OpenStack known issues

This section lists the OpenStack known issues with workarounds for the Mirantis OpenStack for Kubernetes release 24.2.

[31186,34132] Pods get stuck during MariaDB operations

During MariaDB operations on a management cluster, Pods may get stuck in continuous restarts with the following example error:

[ERROR] WSREP: Corrupt buffer header: \
addr: 0x7faec6f8e518, \
seqno: 3185219421952815104, \
size: 909455917, \
ctx: 0x557094f65038, \
flags: 11577. store: 49, \
type: 49

Workaround:

  1. Create a backup of the /var/lib/mysql directory on the mariadb-server Pod.

  2. Verify that other replicas are up and ready.

  3. Remove the galera.cache file for the affected mariadb-server Pod.

  4. Remove the affected mariadb-server Pod or wait until it is automatically restarted.

After Kubernetes restarts the Pod, the Pod clones the database in 1-2 minutes and restores the quorum.

[42386] A load balancer service does not obtain the external IP address

Due to the MetalLB upstream issue, a load balancer service may not obtain the external IP address.

The issue occurs when two services share the same external IP address and have the same externalTrafficPolicy value. Initially, the services have the external IP address assigned and are accessible. After modifying the externalTrafficPolicy value for both services from Cluster to Local, the first service that has been changed remains with no external IP address assigned. Though, the second service, which was changed later, has the external IP assigned as expected.

To work around the issue, make a dummy change to the service object where external IP is <pending>:

  1. Identify the service that is stuck:

    kubectl get svc -A | grep pending
    

    Example of system response:

    stacklight  iam-proxy-prometheus  LoadBalancer  10.233.28.196  <pending>  443:30430/TCP
    
  2. Add an arbitrary label to the service that is stuck. For example:

    kubectl label svc -n stacklight iam-proxy-prometheus reconcile=1
    

    Example of system response:

    service/iam-proxy-prometheus labeled
    
  3. Verify that the external IP was allocated to the service:

    kubectl get svc -n stacklight iam-proxy-prometheus
    

    Example of system response:

    NAME                  TYPE          CLUSTER-IP     EXTERNAL-IP  PORT(S)        AGE
    iam-proxy-prometheus  LoadBalancer  10.233.28.196  10.0.34.108  443:30430/TCP  12d
    

[42725] OpenStack Controller Exporter fails to scrub metrics after credential rotation

Fixed in 24.1.6

Ocassionally, after the credential rotation, OpenStack Controller Exporter fails to scrub the metrics. To work around the issue, restart the pod with openstack-controller-exporter.
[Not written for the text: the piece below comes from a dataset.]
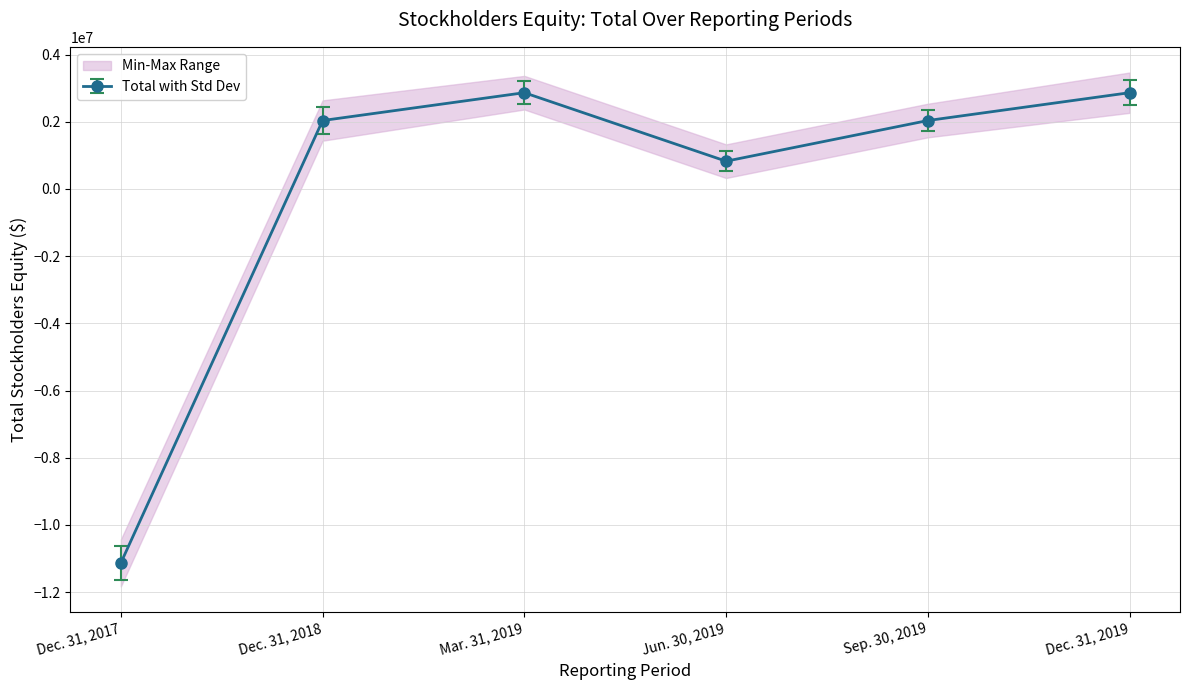

Is it true that the value at Sep. 30, 2019 is 2036443?

True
[43058] [Antelope] Cronjob for MariaDB is not created

Sometimes, after changing the OpenStackDeployment custom resource, it does not transition to the APPLYING state as expected.

To work around the issue, restart the openstack-controller pod in the osh-system namespace.

[44813] [Antelope] Traffic disruption observed on trunk ports

Fixed in 24.2.1 Fixed in 24.3

After upgrading to OpenStack Antelope, clusters with configured trunk ports experience traffic flow disruptions that block the cluster updates.

To work around the issue, pin the MOSK Networking service (OpenStack Neutron) container image by adding the following content to the OpenStackDeployment custom resource:

spec:
  services:
    networking:
      neutron:
        values:
          images:
            tags:
              neutron_openvswitch_agent: mirantis.azurecr.io/openstack/neutron:antelope-jammy-20240816113600

Caution

Remove the pinning after updating to MOSK 24.2.1 or later patch or major release.

[45879] [Antelope] Incorrect packet handling between instance and its gateway

Fixed in 24.2.1

After upgrade to OpenStack Antelope, the virtual machines experience connectivity disruptions when sending data over the virtual networks. Network packets with full MTU are dropped.

The issue affects the MOSK clusters with Open vSwitch as the networking backend and with the following specific MTU settings:

  • The MTU configured on the tunnel interface of compute nodes is equal to the value of the spec:services:networking:neutron:values:conf:neutron:DEFAULT:global_physnet_mtu parameter of the OpenStackDeployment custom resource (if not specified, default is 1500 bytes).

    If the MTU of the tunnel interface is higher by at least 4 bytes, the cluster is not affected by the issue.

  • The cluster contains virtual machines that have the MTU of the network interfaces of the guest operating system larger than the MTU of the value of the global_physnet_mtu parameter above minus 50 bytes.

To work around the issue, pin the MOSK Networking service (OpenStack Neutron) container image by adding the following content to the OpenStackDeployment custom resource:

spec:
  services:
    networking:
      neutron:
        values:
          images:
            tags:
              neutron_openvswitch_agent: mirantis.azurecr.io/openstack/neutron:antelope-jammy-20240816113600

Caution

Remove the pinning after updating to MOSK 24.2.1 or later patch or major release.